Kravetz commended the city's preparations for disaster, including the 79 graduates of Community Emergency Response Team training, who will assist police in emergencies and help out at big events, such as the Fourth of July.
Snow's job is to supervise the staff of lifeguards who each year make more than 3,500 rescues, 125,000 preventative actions, perform emergency medical aid in about 4,000 cases, make 20,000 ecological contacts and run the two Junior Lifeguard programs, all from temporary quarters until the new headquarters is completed, expected to be in early 2014.
Larson is staff liaison to the Planning Commission, which is currently working on revisions to the Downtown Specific Plan and the mobility element of the city's General Plan and hopes to be reviewing the city's landscape element before the end of the year.
The commission develops ordinances for council approval and recommends which business can open in town and how they should look.
May announced that in order to attend the chamber luncheon he had to sacrifice an invitation to a Rubber Slurry Surfacing affair.
His department is responsible for such fun stuff as resurfacing streets, storm drains and the transit system, as well as buildings, beaches and parks.

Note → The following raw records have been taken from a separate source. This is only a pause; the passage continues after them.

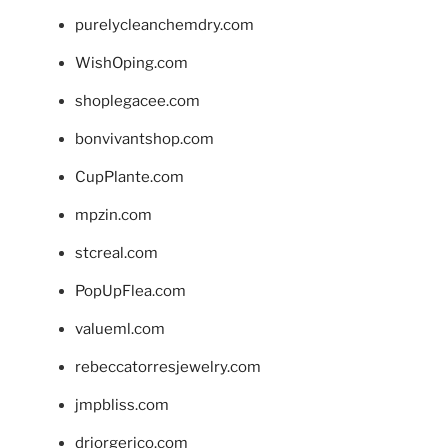
purelycleanchemdry.com
WishOping.com
shoplegacee.com
bonvivantshop.com
CupPlante.com
mpzin.com
stcreal.com
PopUpFlea.com
valueml.com
rebeccatorresjewelry.com
jmpbliss.com
drjorgerico.com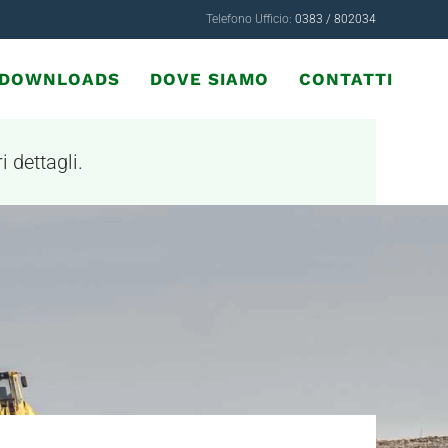
Telefono Ufficio:
0383 / 802034
& DOWNLOADS
DOVE SIAMO
CONTATTI
i dettagli.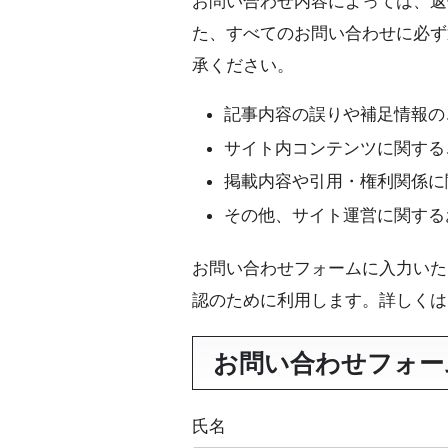
お問い合わせ内容によっては、返
た、すべてのお問い合わせに必ず
承ください。
記事内容の誤りや補足情報の
サイト内コンテンツに関する
掲載内容や引用・権利関係に
その他、サイト運営に関する
お問い合わせフォームに入力いた
認のために利用します。詳しく
お問い合わせフォー
氏名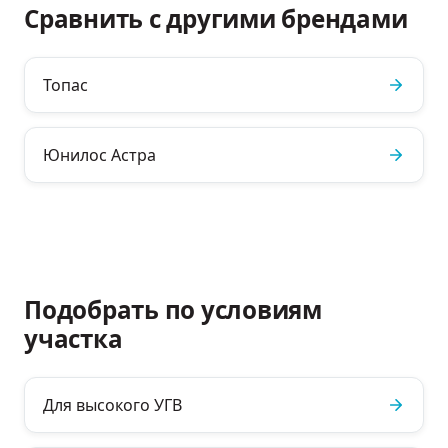
Сравнить с другими брендами
Топас
Юнилос Астра
Подобрать по условиям
участка
Для высокого УГВ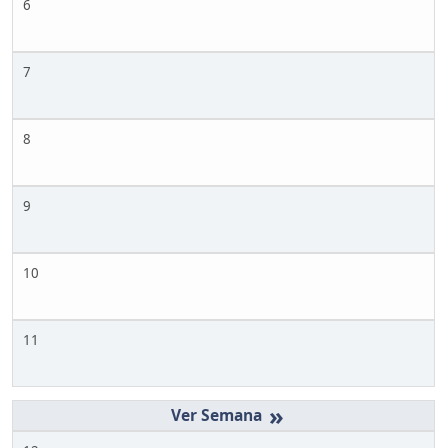
6
7
8
9
10
11
»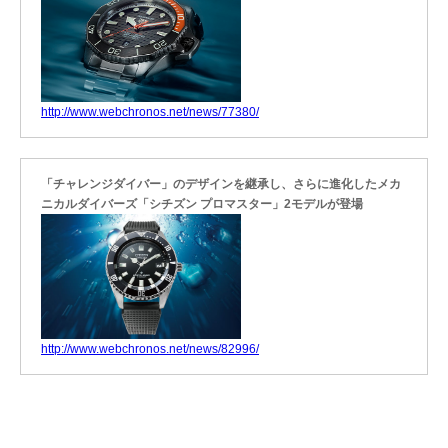
http://www.webchronos.net/news/77380/
「チャレンジダイバー」のデザインを継承し、さらに進化したメカ
ニカルダイバーズ「シチズン プロマスター」2モデルが登場
http://www.webchronos.net/news/82996/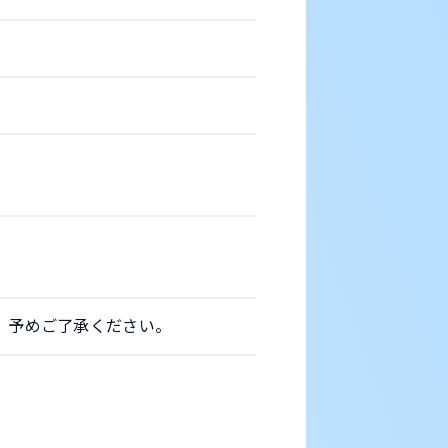
。予めご了承ください。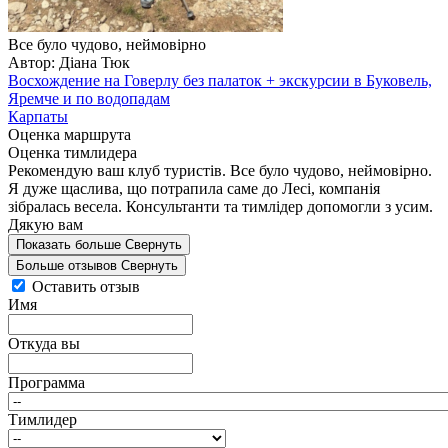
Все було чудово, неймовірно
Автор: Діана Тюк
Восхождение на Говерлу без палаток + экскурсии в Буковель,
Яремче и по водопадам
Карпаты
Оценка маршрута
Оценка тимлидера
Рекомендую ваш клуб туристів. Все було чудово, неймовірно.
Я дуже щаслива, що потрапила саме до Лесі, компанія
зібралась весела. Консультанти та тимлідер допомогли з усим.
Дякую вам
Показать больше
Свернуть
Больше отзывов
Свернуть
Оставить отзыв
Имя
Откуда вы
Программа
Тимлидер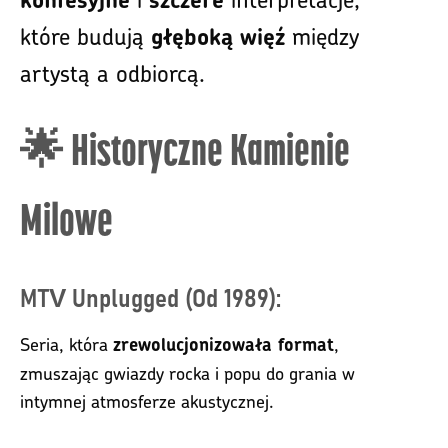
które budują
między
głęboką więź
artystą a odbiorcą.
🌟 Historyczne Kamienie
Milowe
MTV Unplugged (Od 1989):
Seria, która
,
zrewolucjonizowała format
zmuszając gwiazdy rocka i popu do grania w
intymnej atmosferze akustycznej.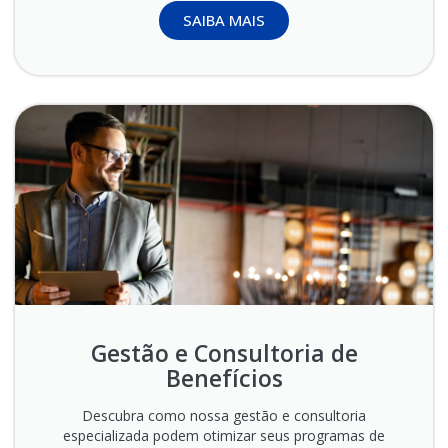
SAIBA MAIS
Gestão e Consultoria de
Benefícios
Descubra como nossa gestão e consultoria
especializada podem otimizar seus programas de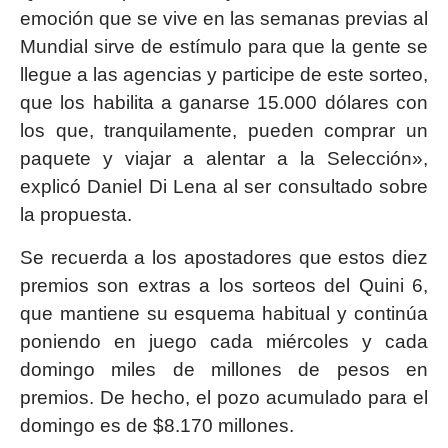
emoción que se vive en las semanas previas al
Mundial sirve de estímulo para que la gente se
llegue a las agencias y participe de este sorteo,
que los habilita a ganarse 15.000 dólares con
los que, tranquilamente, pueden comprar un
paquete y viajar a alentar a la Selección»,
explicó Daniel Di Lena al ser consultado sobre
la propuesta.
Se recuerda a los apostadores que estos diez
premios son extras a los sorteos del Quini 6,
que mantiene su esquema habitual y continúa
poniendo en juego cada miércoles y cada
domingo miles de millones de pesos en
premios. De hecho, el pozo acumulado para el
domingo es de $8.170 millones.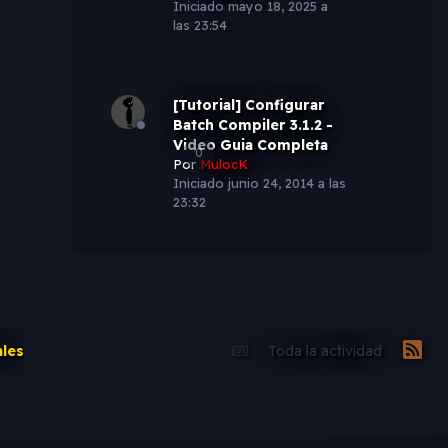
Iniciado
mayo 18, 2025 a
las 23:54
[Tutorial] Configurar
Batch Compiler 3.1.2 -
Video Guia Completa
0
Por
MulocK
Iniciado
junio 24, 2014 a las
23:32
ales
Toda la actividad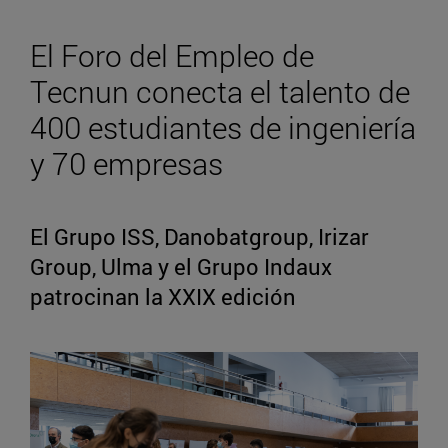
El Foro del Empleo de
Tecnun conecta el talento de
400 estudiantes de ingeniería
y 70 empresas
El Grupo ISS, Danobatgroup, Irizar
Group, Ulma y el Grupo Indaux
patrocinan la XXIX edición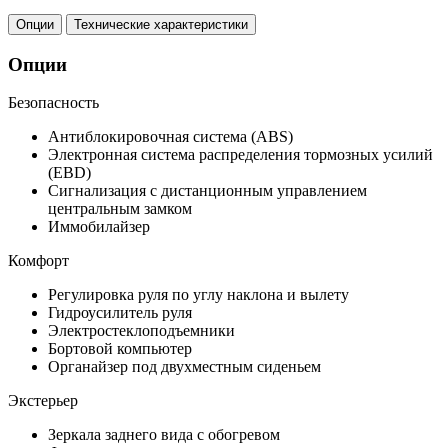
Опции
Технические характеристики
Опции
Безопасность
Антиблокировочная система (ABS)
Электронная система распределения тормозных усилий
(EBD)
Сигнализация с дистанционным управлением
центральным замком
Иммобилайзер
Комфорт
Регулировка руля по углу наклона и вылету
Гидроусилитель руля
Электростеклоподъемники
Бортовой компьютер
Органайзер под двухместным сиденьем
Экстерьер
Зеркала заднего вида с обогревом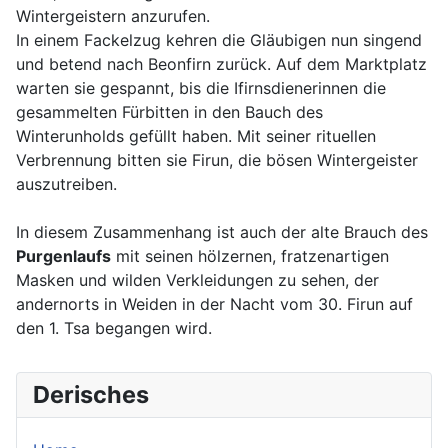
Wintergeistern anzurufen.
In einem Fackelzug kehren die Gläubigen nun singend
und betend nach Beonfirn zurück. Auf dem Marktplatz
warten sie gespannt, bis die Ifirnsdienerinnen die
gesammelten Fürbitten in den Bauch des
Winterunholds gefüllt haben. Mit seiner rituellen
Verbrennung bitten sie Firun, die bösen Wintergeister
auszutreiben.
In diesem Zusammenhang ist auch der alte Brauch des
Purgenlaufs
mit seinen hölzernen, fratzenartigen
Masken und wilden Verkleidungen zu sehen, der
andernorts in Weiden in der Nacht vom 30. Firun auf
den 1. Tsa begangen wird.
Derisches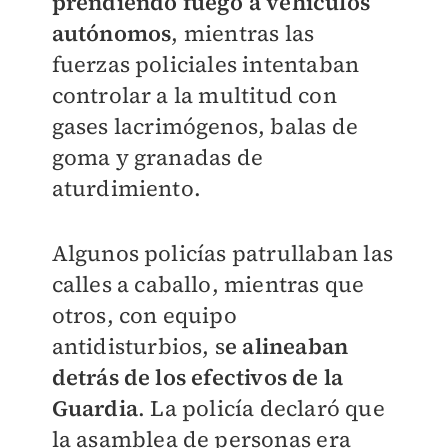
prendiendo fuego a vehículos
autónomos
, mientras las
fuerzas policiales intentaban
controlar a la multitud con
gases lacrimógenos, balas de
goma y granadas de
aturdimiento.
Algunos policías patrullaban las
calles a caballo, mientras que
otros, con equipo
antidisturbios, s
e alineaban
detrás de los efectivos de la
Guardia
. La policía declaró que
la asamblea de personas era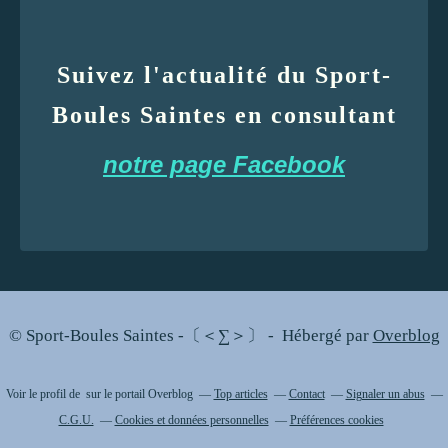
Suivez l'actualité du Sport-
Boules Saintes en consultant
notre page Facebook
© Sport-Boules Saintes -〔＜∑＞〕 - Hébergé par
Overblog
Voir le profil de
sur le portail Overblog
Top articles
Contact
Signaler un abus
C.G.U.
Cookies et données personnelles
Préférences cookies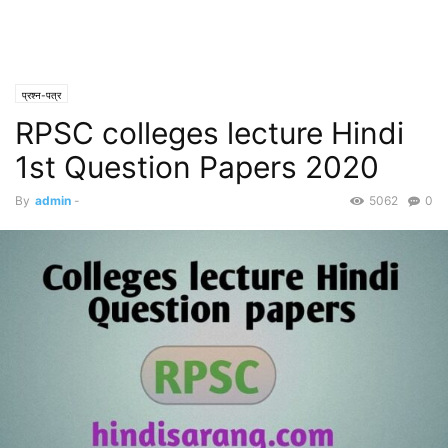
प्रश्न-पत्र
RPSC colleges lecture Hindi
1st Question Papers 2020
By
admin
-
5062
0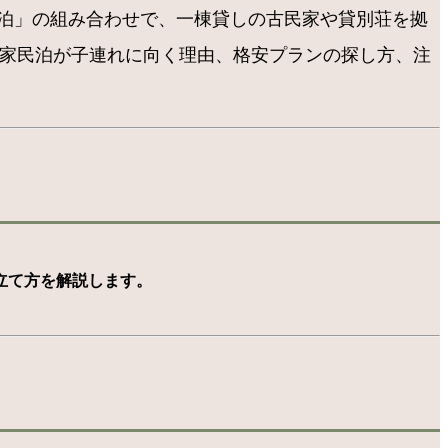
民泊」の組み合わせで、一棟貸しの古民家や貸別荘を拠
民家民泊が子連れに向く理由、格安プランの探し方、注
て方を解説します。 ​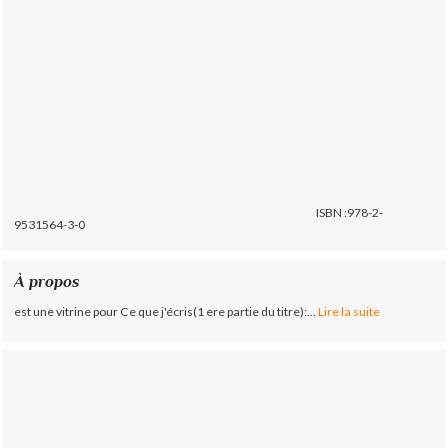
ISBN :978-2-
9531564-3-0
À propos
est une vitrine pour Ce que j'écris(1 ere partie du titre):...
Lire la suite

Projects include Broadway Beautification and the right-hand turn pocket on to it from Coast Highway, both partially funded by grants, and undergrounding utilities at Big Bend.
Among the luncheon attendees were Council members Bob Whalen and Steven Dicterow, Laguna Beach County Water District General Manager Renae Hinchey, Planning Commissioners Ann Johnson and Linda Dietrich, Taxypayers Assn. President Martha Lydick, Laguna Beach Live! founder Cindy Prewitt and Kevin Cartwright, on his first day as the new development director of Laguna College of Art + Design and his boss, Jonathan Burke.